Collagen is a protein your body needs to support healthy joints, digestion, skin, muscles, teeth, and hair, just to name a few. For years it’s mostly been something you’ve seen talked about in anti-aging skincare cream commercials, but it’s important for everyone to have. Collagen peptides are a great way to get your collagen in. This is collagen in a powder form and you can add it into anything you eat or drink. It doesn’t affect the taste or texture of whatever you put it in and the benefits of collagen can withstand heat. I love adding it to my water, smoothies, energy balls, and baked goods like these.
Most collagen peptides come from bovine animals (cows, oxen, bison, buffalo), though there are marine based ones if you don’t eat bovine animals. Just like with food, not all collagen is created equally. The quality of the collagen peptides is so important. Go with the grass fed and pasture raised peptides to get the highest quality bovine-based and wild-caught for marine peptides.
I’ve recently partnered with Further Food, which specialized in collagen peptides, to be one of their brand ambassadors. If you’re interested in adding collagen peptides to your diet, you can try out Further Food’s collagens at 10% off with the code SMALLEATS10.

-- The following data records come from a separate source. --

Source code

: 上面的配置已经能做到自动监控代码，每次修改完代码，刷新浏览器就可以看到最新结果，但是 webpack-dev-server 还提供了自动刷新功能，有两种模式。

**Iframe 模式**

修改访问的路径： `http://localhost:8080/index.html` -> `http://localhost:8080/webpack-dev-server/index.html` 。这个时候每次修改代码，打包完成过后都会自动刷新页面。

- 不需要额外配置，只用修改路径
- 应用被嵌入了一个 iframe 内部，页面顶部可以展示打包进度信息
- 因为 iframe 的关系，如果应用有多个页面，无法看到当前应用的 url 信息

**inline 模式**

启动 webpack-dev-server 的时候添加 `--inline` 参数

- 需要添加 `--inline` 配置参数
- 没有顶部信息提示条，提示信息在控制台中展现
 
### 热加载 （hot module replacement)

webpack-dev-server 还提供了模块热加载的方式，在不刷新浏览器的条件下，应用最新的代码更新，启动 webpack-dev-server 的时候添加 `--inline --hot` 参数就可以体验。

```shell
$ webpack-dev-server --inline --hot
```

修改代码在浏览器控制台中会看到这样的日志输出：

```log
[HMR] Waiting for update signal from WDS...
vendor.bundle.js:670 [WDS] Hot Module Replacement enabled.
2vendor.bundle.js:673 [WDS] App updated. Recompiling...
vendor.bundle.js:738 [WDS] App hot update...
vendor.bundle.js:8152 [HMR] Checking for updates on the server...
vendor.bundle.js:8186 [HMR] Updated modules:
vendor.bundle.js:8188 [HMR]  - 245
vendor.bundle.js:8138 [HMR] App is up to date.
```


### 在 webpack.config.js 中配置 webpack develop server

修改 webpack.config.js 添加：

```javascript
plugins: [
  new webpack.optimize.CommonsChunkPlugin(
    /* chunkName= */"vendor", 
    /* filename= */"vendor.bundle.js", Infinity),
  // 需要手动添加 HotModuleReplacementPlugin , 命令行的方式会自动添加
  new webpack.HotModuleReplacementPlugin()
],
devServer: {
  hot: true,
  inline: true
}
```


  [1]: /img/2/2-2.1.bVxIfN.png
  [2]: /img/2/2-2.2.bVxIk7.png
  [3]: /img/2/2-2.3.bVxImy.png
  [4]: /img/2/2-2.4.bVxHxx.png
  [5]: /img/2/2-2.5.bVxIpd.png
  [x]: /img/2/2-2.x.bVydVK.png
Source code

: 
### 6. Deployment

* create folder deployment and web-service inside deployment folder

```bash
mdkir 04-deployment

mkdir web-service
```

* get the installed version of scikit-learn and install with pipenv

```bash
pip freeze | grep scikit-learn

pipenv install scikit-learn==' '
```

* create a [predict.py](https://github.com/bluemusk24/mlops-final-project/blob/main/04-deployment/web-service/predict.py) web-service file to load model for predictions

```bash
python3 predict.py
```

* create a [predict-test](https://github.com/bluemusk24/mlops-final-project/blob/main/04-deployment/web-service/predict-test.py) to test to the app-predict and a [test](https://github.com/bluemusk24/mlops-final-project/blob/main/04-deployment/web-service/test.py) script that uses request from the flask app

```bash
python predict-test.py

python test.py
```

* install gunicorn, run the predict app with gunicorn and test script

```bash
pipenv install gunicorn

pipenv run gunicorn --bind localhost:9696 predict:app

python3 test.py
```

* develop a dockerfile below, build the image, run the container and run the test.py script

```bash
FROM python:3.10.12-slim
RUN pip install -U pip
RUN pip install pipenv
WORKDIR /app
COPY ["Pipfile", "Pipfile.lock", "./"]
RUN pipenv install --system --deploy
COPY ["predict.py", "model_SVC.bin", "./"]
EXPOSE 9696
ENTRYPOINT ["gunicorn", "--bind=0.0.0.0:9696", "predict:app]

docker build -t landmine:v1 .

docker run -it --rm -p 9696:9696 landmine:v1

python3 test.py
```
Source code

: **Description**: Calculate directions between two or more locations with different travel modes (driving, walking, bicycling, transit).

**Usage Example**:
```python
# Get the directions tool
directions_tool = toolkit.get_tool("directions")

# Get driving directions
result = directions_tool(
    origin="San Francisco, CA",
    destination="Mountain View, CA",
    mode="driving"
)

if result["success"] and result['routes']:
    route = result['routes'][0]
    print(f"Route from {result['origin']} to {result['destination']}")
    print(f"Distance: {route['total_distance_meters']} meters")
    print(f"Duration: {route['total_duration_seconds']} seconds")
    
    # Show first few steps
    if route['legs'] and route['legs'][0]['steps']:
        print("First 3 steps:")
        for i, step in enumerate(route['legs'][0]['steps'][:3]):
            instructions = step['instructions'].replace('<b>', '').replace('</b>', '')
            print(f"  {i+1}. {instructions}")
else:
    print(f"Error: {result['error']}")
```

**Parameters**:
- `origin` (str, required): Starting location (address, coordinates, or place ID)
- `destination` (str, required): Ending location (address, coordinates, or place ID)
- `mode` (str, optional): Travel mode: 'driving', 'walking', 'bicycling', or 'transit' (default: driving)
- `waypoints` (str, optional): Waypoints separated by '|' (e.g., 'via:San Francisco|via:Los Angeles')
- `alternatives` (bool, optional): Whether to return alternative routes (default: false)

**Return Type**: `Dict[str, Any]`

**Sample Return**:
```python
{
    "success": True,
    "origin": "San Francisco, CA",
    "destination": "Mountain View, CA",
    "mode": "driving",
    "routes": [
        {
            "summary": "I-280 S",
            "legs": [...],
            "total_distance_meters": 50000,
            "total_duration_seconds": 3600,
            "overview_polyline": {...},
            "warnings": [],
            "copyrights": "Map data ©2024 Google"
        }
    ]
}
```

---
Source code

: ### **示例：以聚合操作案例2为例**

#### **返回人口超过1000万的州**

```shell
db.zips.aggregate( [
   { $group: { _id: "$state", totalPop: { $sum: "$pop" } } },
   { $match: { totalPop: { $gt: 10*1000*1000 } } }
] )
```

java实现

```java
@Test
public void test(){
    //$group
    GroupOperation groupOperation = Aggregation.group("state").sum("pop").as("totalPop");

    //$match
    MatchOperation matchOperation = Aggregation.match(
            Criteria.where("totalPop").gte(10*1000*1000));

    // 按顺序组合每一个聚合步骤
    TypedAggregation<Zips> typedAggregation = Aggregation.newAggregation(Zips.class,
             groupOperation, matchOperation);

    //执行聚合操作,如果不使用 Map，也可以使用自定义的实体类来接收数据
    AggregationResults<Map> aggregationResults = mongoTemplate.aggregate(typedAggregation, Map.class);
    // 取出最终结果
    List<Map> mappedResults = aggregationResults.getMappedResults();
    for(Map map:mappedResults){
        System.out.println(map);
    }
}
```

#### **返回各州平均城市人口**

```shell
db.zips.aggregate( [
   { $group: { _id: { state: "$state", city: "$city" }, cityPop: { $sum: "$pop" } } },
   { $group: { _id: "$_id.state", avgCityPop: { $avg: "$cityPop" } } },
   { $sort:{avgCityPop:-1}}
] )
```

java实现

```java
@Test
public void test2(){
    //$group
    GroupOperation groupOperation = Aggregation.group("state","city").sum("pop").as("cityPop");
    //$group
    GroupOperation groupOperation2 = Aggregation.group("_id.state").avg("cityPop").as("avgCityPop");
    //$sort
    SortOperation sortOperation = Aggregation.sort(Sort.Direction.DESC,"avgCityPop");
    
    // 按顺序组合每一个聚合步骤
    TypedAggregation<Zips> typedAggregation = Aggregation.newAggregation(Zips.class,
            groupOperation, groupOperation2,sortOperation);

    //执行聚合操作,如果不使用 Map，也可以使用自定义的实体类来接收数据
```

Now, back to the bars. As always, swap out the chia and hemp seeds with that you like and have on hand. These bars are very fudgy, so if you want even more of a crunch, add some chopped nuts as well. I used almond butter in my recipe, but any nut butter will work depending on what you have and prefer.
However you make these bars, I hope you’ll celebrate all of these exciting and delicious things with me!
Ingredients
- 2 cans (32 oz) garbanzo beans, drained and rinsed
- 2/3 cup unsweetened nut butter of your choice
- 4 tbsp coconut oil
- 1 cup pure maple syrup
- 2 tsp vanilla extract
- 2 tsp apple cider vinegar
- 1 tsp baking powder
- 1/2 tsp baking soda
- 2 scoops Further Foods Collagen (optional if vegetarian/vegan)
- 1/2 tsp salt
- 1/2 tsp cinnamon
- 1/4 tsp nutmeg
- chocolate chips (I used Enjoy Life), amount to your taste
- 3 tbsp chia seeds
- 4 tbsp hemp seeds
Instructions
Preheat oven to 350.
Combine beans, nut butter, syrup, apple cider vinegar, baking powder, baking soda, collagen, and spices into a blender. Run until completely smooth.
Add in chocolate chips, hemp and chia seeds into batter and stir.
Pour batter into a parchment paper-lined 8x8" pan and spread evenly with a spatula. Sprinkle more chocolate chips on top, if desired.
Bake for 30-35 minutes or until a toothpick comes out clean. These bars still stay a little dense and fudgy.
Allow bars to cool for an hour plus to set up and store in the fridge until gone.